Il est le favori des sondages jusqu'en février 1981 qui le donnent gagnant quelque soit son adversaire de gauche, François Mitterrand ou Michel Rocard. A l'issue du premier tour, il est en tête (28,32%), devant F. Mitterrand (25,85%), Jacques Chirac (18%) et Georges Marchais (15,35%). Le président du RPR déclare qu'il votera pour VGE "à titre personnel", mais ne donne pas de consigne de vote à ses électeurs. 
Au second tour, le 10 mai 1981, le Président Giscard d'Estaing est battu par le candidat socialiste: 48,24% contre 51,76%.

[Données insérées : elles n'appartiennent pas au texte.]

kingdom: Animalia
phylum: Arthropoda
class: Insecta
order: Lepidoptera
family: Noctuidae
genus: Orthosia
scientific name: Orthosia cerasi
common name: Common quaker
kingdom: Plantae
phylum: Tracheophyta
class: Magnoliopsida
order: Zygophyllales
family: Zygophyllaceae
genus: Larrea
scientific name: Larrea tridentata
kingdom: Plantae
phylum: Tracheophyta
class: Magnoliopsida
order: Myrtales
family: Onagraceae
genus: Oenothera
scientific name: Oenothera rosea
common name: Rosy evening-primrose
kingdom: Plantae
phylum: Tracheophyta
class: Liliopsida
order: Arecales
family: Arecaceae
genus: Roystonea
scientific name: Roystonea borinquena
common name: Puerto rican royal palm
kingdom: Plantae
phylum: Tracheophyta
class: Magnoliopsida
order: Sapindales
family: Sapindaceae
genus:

"Le successeur de Georges Pompidou avait confondu politique d'ouverture et anesthésie des idées. Il s'en était rendu compte vers la fin de son septennat, mais un peu tard. (...) Pour Valéry Giscard d'Estaing, l'échec est cinglant, et l'homme trahira une certaine émotion lors de ses adieux télévisés aux français. A son image: emphatique, mais non sans allure. (...) Réformateur sincère, il avait oublié qu'il avait été élu en 1974 sur un choix de société et contre le programme commun, et qu'il lui fallait d'abord fortifier son assise électorale, avant de tenter de l'élargir." (7)

* clic sur le lien.

(1) in "les Présidents de 1870 à nos jours", de Raphaël Piastra, éditions Eyrolles, page 131.
(2) in "le siècle dernier, 1918 - 2002", de René Rémond, éditions Librairie Arthème Fayard, page 733.
(3) in "la France de l'expansion, tome 2: l'apogée Pompidou (1969 - 1974)" de Serge Berstein et Jean Pierre Rioux, éditions du Seuil, collection Histoire, page 71
(4) in "le siècle dernier", page 759.
(5) ibid page 781.
(6) in "Histoire politique de la France depuis 1945" (10 ème édition) de Jean-Jacques Becker, éditions Armand Colin, page 184.
(7) in "Histoire politique de la V ème République" de Arnaud Teyssier, éditions Perrin, collection Tempus, pages 350 - 351.